Aufgabenstellung: Entscheide für jede der Aussagen (a), (b) und (c), ob sie mit dem Forumsbeitrag über den langsamen Drucker übereinstimmt, und belege die Antwort mit den entscheidenden Worten aus dem Beitrag. (a) Der Drucker brauchte für eine Schwarzweißseite in 300 dpi ungefähr 15 Minuten. (b) Nach der Neuinstallation von Windows 2000 war das Problem behoben. (c) Solange der Drucker normal lief, wurden aktuelle Treiber für ihn verwendet.

Ausgewählter Auszug:
_ _ _

# Riesen Problem mit Drucker (druckt zu langsam)



## Kemosabi (15. September 2003)

Hallo erst mal, 
bin neu hier und hab auch gleich ein ziemliches großes Problem. 
Ich habe schon seit ungefähr 1 1/2 Jahren einen Drucker von Hewlett - Packard und zwar den "710C". Seit kurzem trat das Problem auf, dass der Drucker für eine Seite S/W in 300dpi ungefähr 15min gebracht hat (ungelogen). Da ich schon ziemlich viel verstellt und auch mal an der Registry rumgespielt hatte, hab ich mir nicht viel bei gedacht und einfach mal neu formatiert. Aber nach der Neuinstallation von Windows 2000 hatte  ich immer noch das gleiche Problem!
Jetzt war ich doch recht verunsichert, da der Drucker so lange schon einwandfrei lief und nun einfach nicht mehr in einer humanen Geschwindigkeit drucken will. Ich habe mich auch schon mit den "Diensten" von Win2k auseinander gesetzt, kam aber leider zu keinen erfolgreichen Ergebnis. 
Aktuelle Treiber für den Drucker gibt es für Windows 2000 auch nichtmehr, hatte voher, als der Drucke noch normal lief,  auch nie welche verwendet. 

Suchfunktion &  Das Orakel habe ich auch schon benutzt.

_ _ _

Übungsdaten:
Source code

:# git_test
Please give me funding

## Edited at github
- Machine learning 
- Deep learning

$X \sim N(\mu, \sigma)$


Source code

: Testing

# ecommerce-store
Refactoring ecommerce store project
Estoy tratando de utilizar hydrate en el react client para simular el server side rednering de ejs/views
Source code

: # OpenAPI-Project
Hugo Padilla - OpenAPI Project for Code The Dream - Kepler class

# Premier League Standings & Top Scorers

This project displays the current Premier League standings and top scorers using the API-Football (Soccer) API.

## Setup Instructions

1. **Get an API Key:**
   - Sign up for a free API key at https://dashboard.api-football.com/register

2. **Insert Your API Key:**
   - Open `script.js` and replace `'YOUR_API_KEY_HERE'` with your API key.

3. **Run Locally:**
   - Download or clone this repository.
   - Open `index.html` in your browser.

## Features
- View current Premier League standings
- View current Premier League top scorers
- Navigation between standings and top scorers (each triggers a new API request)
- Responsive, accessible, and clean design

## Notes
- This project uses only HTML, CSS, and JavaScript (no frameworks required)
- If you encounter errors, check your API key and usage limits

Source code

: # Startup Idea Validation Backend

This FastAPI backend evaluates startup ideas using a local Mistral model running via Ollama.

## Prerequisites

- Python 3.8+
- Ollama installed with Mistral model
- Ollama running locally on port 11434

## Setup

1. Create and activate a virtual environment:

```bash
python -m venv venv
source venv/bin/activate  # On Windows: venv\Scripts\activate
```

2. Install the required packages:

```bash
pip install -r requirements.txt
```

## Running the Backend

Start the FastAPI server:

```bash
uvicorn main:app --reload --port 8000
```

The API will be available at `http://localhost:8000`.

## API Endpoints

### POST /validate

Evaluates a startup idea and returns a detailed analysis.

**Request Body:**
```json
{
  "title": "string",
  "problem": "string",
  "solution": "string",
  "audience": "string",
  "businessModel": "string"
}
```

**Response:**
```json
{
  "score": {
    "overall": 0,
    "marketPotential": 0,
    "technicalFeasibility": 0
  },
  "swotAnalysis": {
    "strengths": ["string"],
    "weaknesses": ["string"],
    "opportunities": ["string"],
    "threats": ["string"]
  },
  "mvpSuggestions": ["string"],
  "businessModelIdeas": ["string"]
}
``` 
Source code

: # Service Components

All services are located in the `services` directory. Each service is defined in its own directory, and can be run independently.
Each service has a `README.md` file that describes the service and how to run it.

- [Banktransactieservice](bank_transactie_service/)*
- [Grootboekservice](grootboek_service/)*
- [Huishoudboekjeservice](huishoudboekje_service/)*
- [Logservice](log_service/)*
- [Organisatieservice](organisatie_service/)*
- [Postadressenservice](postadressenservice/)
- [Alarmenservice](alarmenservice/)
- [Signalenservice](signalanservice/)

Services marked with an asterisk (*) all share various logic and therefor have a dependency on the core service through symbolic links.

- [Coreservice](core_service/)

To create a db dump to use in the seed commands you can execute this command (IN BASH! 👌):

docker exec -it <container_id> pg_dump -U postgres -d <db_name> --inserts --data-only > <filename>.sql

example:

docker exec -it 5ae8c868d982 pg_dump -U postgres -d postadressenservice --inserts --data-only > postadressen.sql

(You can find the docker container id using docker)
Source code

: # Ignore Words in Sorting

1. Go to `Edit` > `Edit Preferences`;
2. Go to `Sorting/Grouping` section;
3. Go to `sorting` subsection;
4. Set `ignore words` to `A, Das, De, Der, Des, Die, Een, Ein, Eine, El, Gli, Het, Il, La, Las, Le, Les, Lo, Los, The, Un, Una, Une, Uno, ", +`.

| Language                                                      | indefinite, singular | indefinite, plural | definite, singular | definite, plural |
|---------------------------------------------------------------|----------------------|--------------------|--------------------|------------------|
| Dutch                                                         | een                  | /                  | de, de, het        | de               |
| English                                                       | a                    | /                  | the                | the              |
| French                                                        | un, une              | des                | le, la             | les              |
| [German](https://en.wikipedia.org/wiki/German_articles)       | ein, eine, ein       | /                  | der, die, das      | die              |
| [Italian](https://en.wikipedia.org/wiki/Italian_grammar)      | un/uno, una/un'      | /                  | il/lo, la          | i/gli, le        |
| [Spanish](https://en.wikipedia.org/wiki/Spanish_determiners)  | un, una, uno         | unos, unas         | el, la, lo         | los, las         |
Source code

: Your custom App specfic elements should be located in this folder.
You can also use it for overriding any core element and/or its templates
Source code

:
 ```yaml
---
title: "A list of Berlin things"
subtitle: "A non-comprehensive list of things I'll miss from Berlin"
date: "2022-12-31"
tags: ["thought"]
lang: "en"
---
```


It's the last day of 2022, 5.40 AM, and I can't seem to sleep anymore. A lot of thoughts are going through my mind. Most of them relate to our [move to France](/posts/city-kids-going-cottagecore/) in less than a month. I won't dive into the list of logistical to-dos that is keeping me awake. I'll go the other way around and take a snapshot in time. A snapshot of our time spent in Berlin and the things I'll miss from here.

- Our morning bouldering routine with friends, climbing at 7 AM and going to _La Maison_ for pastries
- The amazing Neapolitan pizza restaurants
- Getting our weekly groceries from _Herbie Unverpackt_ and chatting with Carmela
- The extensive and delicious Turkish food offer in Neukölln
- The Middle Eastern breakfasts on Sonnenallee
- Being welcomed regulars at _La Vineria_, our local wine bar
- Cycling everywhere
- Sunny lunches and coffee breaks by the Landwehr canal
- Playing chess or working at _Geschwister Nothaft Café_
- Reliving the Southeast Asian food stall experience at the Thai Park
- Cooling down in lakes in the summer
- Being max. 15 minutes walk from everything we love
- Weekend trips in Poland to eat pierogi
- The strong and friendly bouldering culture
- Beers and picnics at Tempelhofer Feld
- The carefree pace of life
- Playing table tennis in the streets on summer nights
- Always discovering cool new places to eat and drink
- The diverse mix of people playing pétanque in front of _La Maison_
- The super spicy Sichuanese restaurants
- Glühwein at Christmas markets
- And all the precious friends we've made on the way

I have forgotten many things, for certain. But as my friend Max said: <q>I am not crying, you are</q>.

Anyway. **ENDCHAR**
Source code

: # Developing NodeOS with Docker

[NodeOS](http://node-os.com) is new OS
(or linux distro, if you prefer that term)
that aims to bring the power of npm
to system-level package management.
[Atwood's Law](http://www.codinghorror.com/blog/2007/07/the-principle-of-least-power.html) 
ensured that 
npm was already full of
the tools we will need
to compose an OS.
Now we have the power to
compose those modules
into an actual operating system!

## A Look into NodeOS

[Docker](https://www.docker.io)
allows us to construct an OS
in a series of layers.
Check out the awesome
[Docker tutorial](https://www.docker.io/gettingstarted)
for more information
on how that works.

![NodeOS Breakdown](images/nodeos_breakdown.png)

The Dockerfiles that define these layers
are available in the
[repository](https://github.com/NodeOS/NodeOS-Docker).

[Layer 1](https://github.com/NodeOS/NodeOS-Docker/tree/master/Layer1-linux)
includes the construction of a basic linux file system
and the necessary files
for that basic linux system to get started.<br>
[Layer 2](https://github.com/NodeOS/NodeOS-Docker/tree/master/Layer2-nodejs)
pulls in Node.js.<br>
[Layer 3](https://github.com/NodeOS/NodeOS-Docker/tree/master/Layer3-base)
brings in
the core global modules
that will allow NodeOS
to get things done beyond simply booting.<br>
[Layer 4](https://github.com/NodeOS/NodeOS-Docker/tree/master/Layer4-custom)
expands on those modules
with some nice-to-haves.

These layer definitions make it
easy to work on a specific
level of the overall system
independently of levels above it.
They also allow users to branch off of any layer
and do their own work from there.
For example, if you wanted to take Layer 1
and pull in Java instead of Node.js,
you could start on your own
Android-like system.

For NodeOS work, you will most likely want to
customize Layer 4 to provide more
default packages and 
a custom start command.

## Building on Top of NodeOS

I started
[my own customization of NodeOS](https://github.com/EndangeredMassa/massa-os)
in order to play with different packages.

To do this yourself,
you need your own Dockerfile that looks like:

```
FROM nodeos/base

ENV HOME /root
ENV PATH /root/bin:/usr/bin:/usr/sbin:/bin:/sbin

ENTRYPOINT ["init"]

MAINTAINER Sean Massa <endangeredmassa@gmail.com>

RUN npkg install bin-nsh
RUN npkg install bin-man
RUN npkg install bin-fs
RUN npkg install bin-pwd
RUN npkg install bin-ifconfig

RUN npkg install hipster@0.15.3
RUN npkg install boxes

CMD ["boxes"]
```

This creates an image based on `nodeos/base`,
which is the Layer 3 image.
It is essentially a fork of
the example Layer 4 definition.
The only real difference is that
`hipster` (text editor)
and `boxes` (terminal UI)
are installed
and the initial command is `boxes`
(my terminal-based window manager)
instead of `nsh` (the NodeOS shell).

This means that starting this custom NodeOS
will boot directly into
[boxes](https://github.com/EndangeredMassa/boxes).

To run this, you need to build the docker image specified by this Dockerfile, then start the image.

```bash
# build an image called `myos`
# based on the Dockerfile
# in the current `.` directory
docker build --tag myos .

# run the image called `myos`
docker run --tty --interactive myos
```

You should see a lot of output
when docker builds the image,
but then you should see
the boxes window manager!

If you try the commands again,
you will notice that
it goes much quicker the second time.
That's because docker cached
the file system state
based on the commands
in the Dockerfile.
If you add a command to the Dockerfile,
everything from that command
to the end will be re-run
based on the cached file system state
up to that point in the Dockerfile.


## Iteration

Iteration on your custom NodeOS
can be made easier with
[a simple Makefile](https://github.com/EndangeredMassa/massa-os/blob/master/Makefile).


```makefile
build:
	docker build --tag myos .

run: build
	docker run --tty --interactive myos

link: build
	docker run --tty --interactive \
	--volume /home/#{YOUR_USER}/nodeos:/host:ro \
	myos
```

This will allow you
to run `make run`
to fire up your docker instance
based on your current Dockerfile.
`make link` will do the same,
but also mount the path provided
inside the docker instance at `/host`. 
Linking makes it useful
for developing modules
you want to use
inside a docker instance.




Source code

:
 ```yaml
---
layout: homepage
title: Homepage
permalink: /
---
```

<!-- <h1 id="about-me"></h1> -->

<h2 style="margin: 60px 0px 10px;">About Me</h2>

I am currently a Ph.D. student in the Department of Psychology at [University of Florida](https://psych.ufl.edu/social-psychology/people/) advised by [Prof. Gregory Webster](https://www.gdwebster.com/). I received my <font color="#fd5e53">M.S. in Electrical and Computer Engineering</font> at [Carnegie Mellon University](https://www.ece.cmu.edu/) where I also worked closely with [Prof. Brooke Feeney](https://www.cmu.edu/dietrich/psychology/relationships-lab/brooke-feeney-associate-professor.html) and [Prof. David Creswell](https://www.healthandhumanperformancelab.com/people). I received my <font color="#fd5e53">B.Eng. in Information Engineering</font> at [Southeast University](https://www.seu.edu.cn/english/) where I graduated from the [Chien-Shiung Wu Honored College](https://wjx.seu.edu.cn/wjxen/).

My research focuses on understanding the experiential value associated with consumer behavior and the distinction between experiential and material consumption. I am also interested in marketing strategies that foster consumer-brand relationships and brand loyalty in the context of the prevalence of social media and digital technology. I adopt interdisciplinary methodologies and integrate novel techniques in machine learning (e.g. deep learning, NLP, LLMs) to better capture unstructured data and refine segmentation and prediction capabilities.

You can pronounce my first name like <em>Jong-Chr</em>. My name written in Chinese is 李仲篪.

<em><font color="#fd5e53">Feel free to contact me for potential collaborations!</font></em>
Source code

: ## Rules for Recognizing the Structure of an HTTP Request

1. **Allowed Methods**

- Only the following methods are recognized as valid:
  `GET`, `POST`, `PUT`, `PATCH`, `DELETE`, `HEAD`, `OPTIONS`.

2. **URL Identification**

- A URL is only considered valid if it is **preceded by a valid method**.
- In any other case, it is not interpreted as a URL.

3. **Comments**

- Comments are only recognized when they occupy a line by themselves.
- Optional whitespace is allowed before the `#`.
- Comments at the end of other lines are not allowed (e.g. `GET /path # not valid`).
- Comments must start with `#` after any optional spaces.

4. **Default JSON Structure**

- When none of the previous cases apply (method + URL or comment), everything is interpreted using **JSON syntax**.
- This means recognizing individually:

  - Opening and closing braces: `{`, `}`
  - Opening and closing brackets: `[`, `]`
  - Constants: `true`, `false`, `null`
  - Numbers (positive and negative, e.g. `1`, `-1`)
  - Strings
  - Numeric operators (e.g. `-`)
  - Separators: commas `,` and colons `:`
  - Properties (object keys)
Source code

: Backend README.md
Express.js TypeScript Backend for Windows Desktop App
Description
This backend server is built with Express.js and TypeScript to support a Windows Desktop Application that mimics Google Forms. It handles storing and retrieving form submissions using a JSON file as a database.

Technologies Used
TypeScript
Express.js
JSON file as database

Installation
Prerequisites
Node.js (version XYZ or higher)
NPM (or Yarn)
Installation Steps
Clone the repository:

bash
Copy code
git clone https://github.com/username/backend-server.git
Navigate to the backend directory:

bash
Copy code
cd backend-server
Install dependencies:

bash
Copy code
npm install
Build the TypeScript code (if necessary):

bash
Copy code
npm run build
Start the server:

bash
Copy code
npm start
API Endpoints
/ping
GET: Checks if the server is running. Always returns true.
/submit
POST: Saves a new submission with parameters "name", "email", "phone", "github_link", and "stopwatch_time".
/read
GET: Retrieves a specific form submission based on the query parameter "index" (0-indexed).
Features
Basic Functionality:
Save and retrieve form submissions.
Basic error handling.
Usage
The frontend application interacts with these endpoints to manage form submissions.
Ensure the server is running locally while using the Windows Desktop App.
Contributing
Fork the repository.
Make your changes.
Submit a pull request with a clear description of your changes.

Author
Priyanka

_ _ _

Lösung:
(a) Ja: „dass der Drucker für eine Seite S/W in 300dpi ungefähr 15min gebracht hat“
(b) Nein: „immer noch das gleiche Problem“
(c) Nein: „auch nie welche verwendet“